Hospitalization rates for infants were similar to the rates for RSV, but more spread out throughout the year, while RSV normally peaks in January.

“This study told us what we can expect MPV to do to healthy kids, the next step is to find out how serious the most severe cases can be,” Williams said. “We’re currently conducting studies at VCH to see what MPV does to children with a depressed immune system, like cancer or transplant patients, or to children already in the intensive care units either because of prematurity, or other medical issues.”

“This virus was only discovered by a virus hunter in the Netherlands about two years ago,” Crowe said. “And already we have been able to define its clinical effects.
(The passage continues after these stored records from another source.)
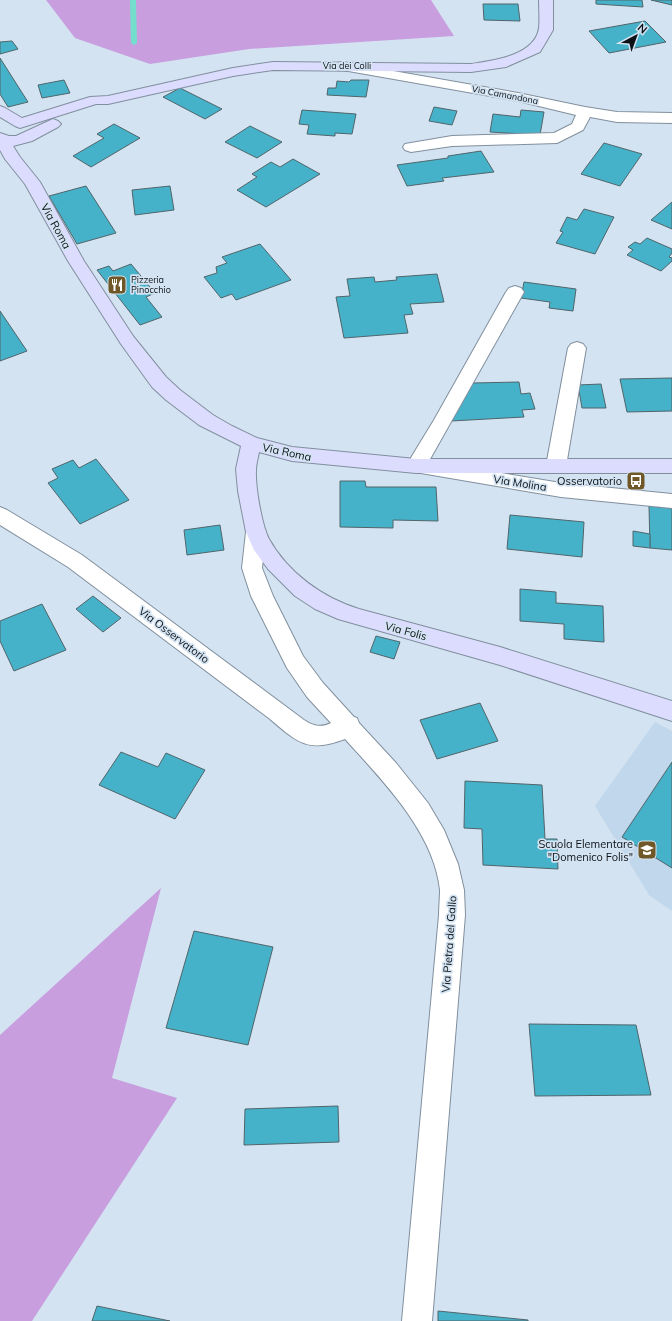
<svg xmlns="http://www.w3.org/2000/svg" width="672" height="1321" font-family="Mulish,sans-serif">
<style>
.built{fill:#c1d7eb}
.green{fill:#c89edf}
.lines{fill:none;stroke-linecap:round;stroke-linejoin:round}
.stream{fill:#74decc;fill-rule:evenodd}
.building{fill:#46b2c9;stroke:#50656a}
.street-casing{stroke:#818f9d;stroke-width:2}
.secondary-casing{stroke:#818f9d;stroke-width:2}
.street{fill:#fff;fill-rule:evenodd}
.secondary{fill:#dcdcff;fill-rule:evenodd}
.labels{text-anchor:middle;stroke-width:3.5;stroke-linejoin:round;paint-order:stroke}
.far-street-label{font-size:9px;fill:#0c1116;stroke:#d3e3f2}
.far-poi-label{font-size:9px;fill:#0c1116;stroke:#d3e3f2;text-anchor:start}
.street-label{font-size:11px;fill:#0c1116;stroke:#d3e3f2}
.poi-label{font-size:11px;fill:#0c1116;stroke:#d3e3f2;text-anchor:end}
</style>
<rect width="100%" height="100%" fill="#d3e3f2"/>
<path class="built" d="M655,722L672,731V911L649,895L595,806Z"/>
<g class="green">
<path d="M46,0H431L454,36L249,49L150,64L75,38Z"/>
<path d="M161,888L112,1078L177,1098L32,1321H0V1035Z"/>
</g>
<g class="lines">
<path class="stream" d="M130,0H136L137,43L134,45L131,43Z"/>
</g>
<g class="building">
<path d="M596,0H642L643,7L596,4Z"/>
<path d="M651,0H672V5Z"/>
<path d="M483,4H518L520,21L484,20Z"/>
<path d="M645,21L666,42L609,53L589,31Z"/>
<path d="M12,41L18,49L0,54V42Z"/>
<path d="M0,58L28,102L8,107L0,94Z"/>
<path d="M64,80L70,93L42,98L38,85Z"/>
<path d="M351,80H369L366,97L327,95L328,88H336L337,81L349,82Z"/>
<path d="M180,88L222,109L205,119L163,97Z"/>
<path d="M434,107L457,111L452,125L429,121Z"/>
<path d="M302,110L356,114L352,134L335,133V136L307,134L309,125L299,124Z"/>
<path d="M521,110L544,112L540,135L490,132L493,114L520,117Z"/>
<path d="M114,124L140,138L91,167L73,156L104,138L97,134Z"/>
<path d="M250,126L282,142L257,158L225,142Z"/>
<path d="M604,143L642,154L620,186L581,174Z"/>
<path d="M481,151L494,172L442,178L444,181L407,186L397,165L448,158V156Z"/>
<path d="M293,159L320,174L266,207L237,190L257,177L252,174L271,162L280,167Z"/>
<path d="M86,186L116,233L77,244L49,196Z"/>
<path d="M170,186L174,210L135,215L132,190Z"/>
<path d="M672,202V229L651,220Z"/>
<path d="M584,209L614,217L595,254L556,243L563,232L560,231L567,217L577,220Z"/>
<path d="M647,238L672,249V253L669,257L672,258V261L661,271L627,255L633,250L628,247L635,242L640,244Z"/>
<path d="M260,244L291,280L236,300L232,294L221,298L204,277L217,273L216,267L227,263L222,257Z"/>
<path d="M131,264L155,293L146,297L162,317L140,325L97,270L109,266L113,271Z"/>
<path d="M437,274L444,302L410,304L413,314L404,315L408,333L344,338L336,297L350,296L347,279L374,277L375,282L397,280L396,277Z"/>
<path d="M524,282L576,289L573,311L549,308L550,302L521,298Z"/>
<path d="M0,311L27,351L0,361Z"/>
<path d="M672,378V411L627,412L620,379Z"/>
<path d="M519,382L521,394L530,393L535,409L522,410L524,417L451,421L473,383Z"/>
<path d="M601,384L606,408H582L578,385Z"/>
<path d="M96,459L129,500L80,524L48,483L58,478L52,469L73,460L79,468Z"/>
<path d="M340,481H365L366,487H436L438,521L393,520V528L340,527Z"/>
<path d="M649,506L672,508V550L650,548Z"/>
<path d="M510,515L584,522L582,557L507,549Z"/>
<path d="M220,525L224,550L187,555L184,530Z"/>
<path d="M633,531L650,534V548L633,546Z"/>
<path d="M520,589L556,592V603L603,606L604,642L564,639V624L520,621Z"/>
<path d="M93,596L121,618L103,632L76,609Z"/>
<path d="M42,604L66,650L14,671L0,641V621Z"/>
<path d="M376,636L400,642L394,659L370,652Z"/>
<path d="M480,703L498,741L437,759L420,720Z"/>
<path d="M121,752L158,767L166,753L205,770L175,819L99,785Z"/>
<path d="M672,762V868L622,837Z"/>
<path d="M465,781L542,785L545,839H557L558,869L483,865L482,829L464,828Z"/>
<path d="M194,931L273,947L248,1045L166,1028Z"/>
<path d="M529,1024L636,1025L651,1095L535,1096Z"/>
<path d="M338,1106L339,1142L244,1145L245,1109Z"/>
<path d="M97,1306L170,1321H92Z"/>
<path d="M438,1311L528,1320V1321H438Z"/>
</g>
<g class="lines">
<g class="street-casing">
<g id="street">
<path d="M342,62L518,93L585,107L617,112L672,113V123L617,122L590,117L583,130L557,143L452,146L411,152L405,150L403,147L405,144L452,136L554,133L572,124L576,115L518,101L337,69L335,66L337,63Z"/>
<path d="M515,286L521,288L524,292L429,461L561,483L672,494V508L561,497L409,471L406,466L409,461L434,420L506,292L509,288Z"/>
<path d="M577,342L583,344L586,348L566,466L563,471L556,473L549,471L546,466L568,348L571,344Z"/>
<path d="M0,507L7,510L82,555L304,720C313,726 321,728 331,723L307,697L287,668L251,596L242,568L246,532L249,527L256,524L263,527L266,532L262,568L273,596L303,656L323,683L354,717L357,718L359,723L396,763L428,803L444,830L458,864L464,890L465,915L432,1321H402L439,915C439,907 440,898 440,890C434,832 382,780 345,739C308,753 298,743 270,719L68,567L0,525Z"/>
</g>
</g>
<g class="secondary-casing">
<g id="secondary">
<path d="M539,0H553V30L540,52L506,67L471,72L273,70L233,76L108,104H96L20,128L15,126L0,117V106L5,108L22,118L90,97L108,96L233,68L273,62L471,64C492,61 535,56 539,28C540,19 539,9 539,0Z"/>
<path d="M53,119L58,121L61,124L58,127L32,141L13,146L20,157L40,182L84,261L133,336L166,377L180,390L213,415L232,426L257,438L292,447L416,459H672V473H416L292,461L259,452C258,458 256,464 256,470C255,486 262,526 269,539C288,573 323,598 359,609L500,647L672,701V721L500,665L338,619L315,609L295,596L268,569L254,550L246,532L238,491L236,469L241,446L199,425L166,400L152,387L121,344L68,261L25,184L5,159L0,150V133L9,136H16Z"/>
</g>
</g>
<use href="#street" class="street"/>
<use href="#secondary" class="secondary"/>
</g>
<defs>
<g id="restaurant-square" transform="scale(1)"><rect x="-9" y="-9" width="18" height="18" rx="4" fill="#6f5727" stroke="#d3e3f2"/><path d="M-5-6h1v4h1v-4h1v4h1v-4h1v5L-1.5 .5V6h-2V.5L-5-1ZM5-6V6H3V1.5H1.5Q1.5-4 5-6Z" fill="#fff"/></g>
<g id="bus-square" transform="scale(1)"><rect x="-9" y="-9" width="18" height="18" rx="4" fill="#6f5727" stroke="#d3e3f2"/><path d="M-5-6H5V4H4V6H2V4H-2V6H-4V4H-5ZM-3.5-4V0h7V-4ZM-3.5 1.2v1.5H-2V1.2ZM2 1.2v1.5H3.5V1.2Z" fill="#fff"/></g>
<g id="school-square" transform="scale(1)"><rect x="-9" y="-9" width="18" height="18" rx="4" fill="#6f5727" stroke="#d3e3f2"/><path d="M0-5L7-2L0 1L-7-2ZM-4 1L0 2.5L4 1V4Q0 6-4 4Z" fill="#fff"/></g>
</defs>
<g fill-rule="evenodd">
<use href="#restaurant-square" x="117" y="285"/>
<use href="#bus-square" x="636" y="481"/>
<use href="#school-square" x="647" y="850"/>
</g>
<g class="labels">
<g class="far-street-label">
<text x="347" y="69">Via dei Colli</text>
<text transform="translate(505 95) rotate(11)" y="3">Via Camandona</text>
</g>
<g class="far-poi-label">
<text x="131" y="283">Pizzeria<tspan x="131" dy="10">Pinocchio</tspan></text>
</g>
<g class="street-label">
<text transform="translate(56 226) rotate(61)" y="4">Via Roma</text>
<text transform="translate(287 452) rotate(12)" y="4">Via Roma</text>
<text transform="translate(520 483) rotate(9)" y="4">Via Molina</text>
<text transform="translate(406 631) rotate(15)" y="4">Via Folis</text>
<text transform="translate(174 635) rotate(37)" y="4">Via Osservatorio</text>
<text transform="translate(449 944) rotate(-86)" y="4">Via Pietra del Gallo</text>
</g>
<g class="poi-label">
<text x="622" y="485">Osservatorio</text>
<text x="633" y="848">Scuola Elementare<tspan x="633" dy="13">"Domenico Folis"</tspan></text>
</g>
</g>
<g transform="translate(636 36) rotate(41)" stroke="#d3e3f2" stroke-width="3" paint-order="stroke">
<path d="M0-3L7 15L0 10L-7 15Z" fill="#0c1116"/>
<text y="-6" font-size="11" font-weight="bold" text-anchor="middle" fill="#0c1116">N</text>
</g>
</svg>
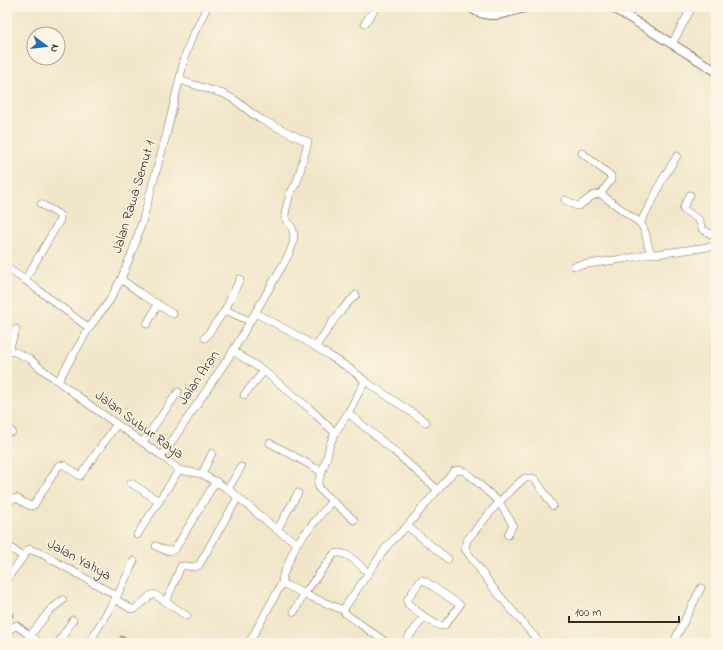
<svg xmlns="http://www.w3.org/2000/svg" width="723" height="650" font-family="'Indie Flower',sans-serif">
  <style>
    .building { fill: #da8eb3 }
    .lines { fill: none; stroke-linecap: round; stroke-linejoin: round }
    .minor-casing { stroke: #7b6c5a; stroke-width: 8 }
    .tertiary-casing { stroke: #7b6c5a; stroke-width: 10 }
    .minor { stroke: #fff; stroke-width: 7 }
    .tertiary { stroke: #fff; stroke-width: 8 }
    .labels { text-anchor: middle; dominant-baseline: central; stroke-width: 3; stroke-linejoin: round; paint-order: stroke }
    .street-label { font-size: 14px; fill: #3b2a1e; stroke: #fcf5e5 }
  </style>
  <rect width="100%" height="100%" fill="#fcf5e5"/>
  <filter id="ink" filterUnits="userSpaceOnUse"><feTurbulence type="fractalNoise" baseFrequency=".025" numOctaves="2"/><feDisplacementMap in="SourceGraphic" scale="8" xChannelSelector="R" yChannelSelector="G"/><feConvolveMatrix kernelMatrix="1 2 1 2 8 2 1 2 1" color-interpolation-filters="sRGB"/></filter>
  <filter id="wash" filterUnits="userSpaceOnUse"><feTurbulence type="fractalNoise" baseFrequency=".012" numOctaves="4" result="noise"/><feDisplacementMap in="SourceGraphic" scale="16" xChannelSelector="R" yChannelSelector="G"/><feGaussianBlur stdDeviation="0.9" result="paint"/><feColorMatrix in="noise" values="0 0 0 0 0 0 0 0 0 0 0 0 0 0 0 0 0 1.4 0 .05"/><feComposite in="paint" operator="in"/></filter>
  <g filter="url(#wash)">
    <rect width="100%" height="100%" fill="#f1e6c9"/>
    <g id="blocks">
      <g class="building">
        <polygon points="7,612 13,615 7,626"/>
        <polygon points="121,636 132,643 118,643"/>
      </g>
    </g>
  </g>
  <g filter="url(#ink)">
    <use href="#blocks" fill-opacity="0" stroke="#7b6c5a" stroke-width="1"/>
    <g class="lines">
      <g class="minor-casing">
        <g id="minor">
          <polyline points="365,23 376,7"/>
          <polyline points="672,44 692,7"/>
          <polyline points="179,80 224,94 235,100 254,115 262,120 308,142 297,182 290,194"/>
          <path d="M582,153L611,176V180L602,192V195L640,223C649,234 645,242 651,253"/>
          <polyline points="690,195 684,206 683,209 699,220 702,229 716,237"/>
          <polyline points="565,200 577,206 579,206 592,196 602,193"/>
          <polyline points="640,223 654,198 662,180 677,156"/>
          <polyline points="574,266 636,257 651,253 656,254 716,246"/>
          <polyline points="7,268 25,280 89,328"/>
          <polyline points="121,279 140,293 173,314"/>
          <polyline points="240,279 225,310 250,321"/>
          <polyline points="25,280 60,220 60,216 58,214 41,204"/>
          <path d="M255,313C281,326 306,340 330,356C343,364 355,371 365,381L348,413L335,433L330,444L327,457L318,483L319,489L354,520"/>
          <polyline points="147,324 158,304"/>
          <polyline points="205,338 225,310"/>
          <path d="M316,346C329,328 339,310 356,295"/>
          <polyline points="233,351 264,371 309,408 335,433"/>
          <polyline points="8,352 16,329"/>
          <polyline points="7,353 8,352 15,352 30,359 39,367 91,406 162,456 179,470 202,474 228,489 277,530 297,543"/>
          <polyline points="58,381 89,328 110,300 121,279 133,250 143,219 167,132 185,56 190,42 207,7"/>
          <polyline points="365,381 426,422"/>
          <polyline points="244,395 264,371"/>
          <polyline points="348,413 394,451 438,490"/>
          <polyline points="7,429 12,432"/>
          <polyline points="143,442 178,392"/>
          <polyline points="270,443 296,457 322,472"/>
          <path d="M162,456L233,351L288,256C292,248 296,236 292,228C290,224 286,221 285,217C285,211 287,204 289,198"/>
          <polyline points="202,474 212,453"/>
          <polyline points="131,483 159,501"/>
          <polyline points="228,489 241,467"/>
          <path d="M7,506C9,502 11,498 16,498L30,506L34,505L59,465H64L80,476L117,424"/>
          <polyline points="407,526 448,559"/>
          <polyline points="277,530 298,493"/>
          <polyline points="137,535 179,470"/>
          <polyline points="7,545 23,557"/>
          <path d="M156,546C162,549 169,553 175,549L216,481"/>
          <path d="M7,579L29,549L42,554L117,596L115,599L131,609H135L150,596L154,594L166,602L181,566C188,564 193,570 199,565L238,497"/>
          <path d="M421,580L425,581L460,605L444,626C436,627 415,610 408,604L407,600Z"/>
          <polyline points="282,583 304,594 343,610"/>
          <polyline points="117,596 134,561"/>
          <polyline points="166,602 187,616"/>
          <path d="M294,612L304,594L334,554C346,549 360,565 368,573"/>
          <polyline points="7,632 16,625 30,636 41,643"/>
          <polyline points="30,636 50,610 63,600"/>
          <polyline points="58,643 73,620"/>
          <polyline points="89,643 115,599"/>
          <polyline points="249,643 282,583 283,575 297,543 332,501"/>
          <polyline points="387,643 346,614 343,610 387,546 407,526 454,471 460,470 466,472 499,502 513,525 508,535"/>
          <polyline points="404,643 424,617"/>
          <polyline points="540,643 494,589 465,549 466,544 467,540 499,502 521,481 525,478 532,478 535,479 553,506"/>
          <polyline points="673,643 701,588"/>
        </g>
      </g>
      <g class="tertiary-casing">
        <g id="tertiary">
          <path d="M470,7C474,10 479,13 484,14C498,18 514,10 528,7"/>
          <polyline points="612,7 716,71"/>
        </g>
      </g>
      <use href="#minor" class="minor"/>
      <use href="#tertiary" class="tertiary"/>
    </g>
  </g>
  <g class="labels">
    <g class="street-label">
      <text transform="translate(134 197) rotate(-73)">Jalan Rawa Semut 1</text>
      <text transform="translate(199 378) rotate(-56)">Jalan Aran</text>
      <text transform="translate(139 425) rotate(36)">Jalan Subur Raya</text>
      <text transform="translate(79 560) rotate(29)">Jalan Yahya</text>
    </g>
  </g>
  <rect width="723" height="650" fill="none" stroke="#fcf5e5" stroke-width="24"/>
  <g transform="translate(46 46) rotate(105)"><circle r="19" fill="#fcf5e5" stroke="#afa495"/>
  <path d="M0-3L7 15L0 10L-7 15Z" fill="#1f6fb2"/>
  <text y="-6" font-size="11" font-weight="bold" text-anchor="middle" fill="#3b2a1e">N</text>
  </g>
  <path d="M569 616v6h110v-6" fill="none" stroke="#3b2a1e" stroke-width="2"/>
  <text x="575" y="616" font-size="12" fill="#3b2a1e" stroke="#fcf5e5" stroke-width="3" paint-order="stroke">100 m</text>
</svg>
The only virus that has moved more quickly through research is the SARS virus.”

Crowe says the National Institutes of Health is already funding studies to develop candidate vaccines. Crowe, himself, has funding from a drug company to look at an animal model to develop a vaccine.

“This virus is a good candidate for quick development of a monoclonal antibody, much like the Synagis antibody for RSV,” Crowe said. “That’s the kind of drug that could be given to babies and children at the very highest risk for MPV, like premature babies and cancer patients.”

One of the major drawbacks right now is the lack of a standardized test.

“The test we used is a good one, but is hasn’t been through the required standardization so that physicians can use it in their day-to-day operations. We may still be two years from that,” Crowe said.

While the public waits for tests, preventions and treatments for the human metapneumovirus, there are some common-sense things parents can use to protect themselves and their infants from this common cause of pneumonia.

“Given what we know from related viruses, we can suggest that MPV is probably spread through nasal secretions,” said Crowe. “Good hand washing is the best prevention.”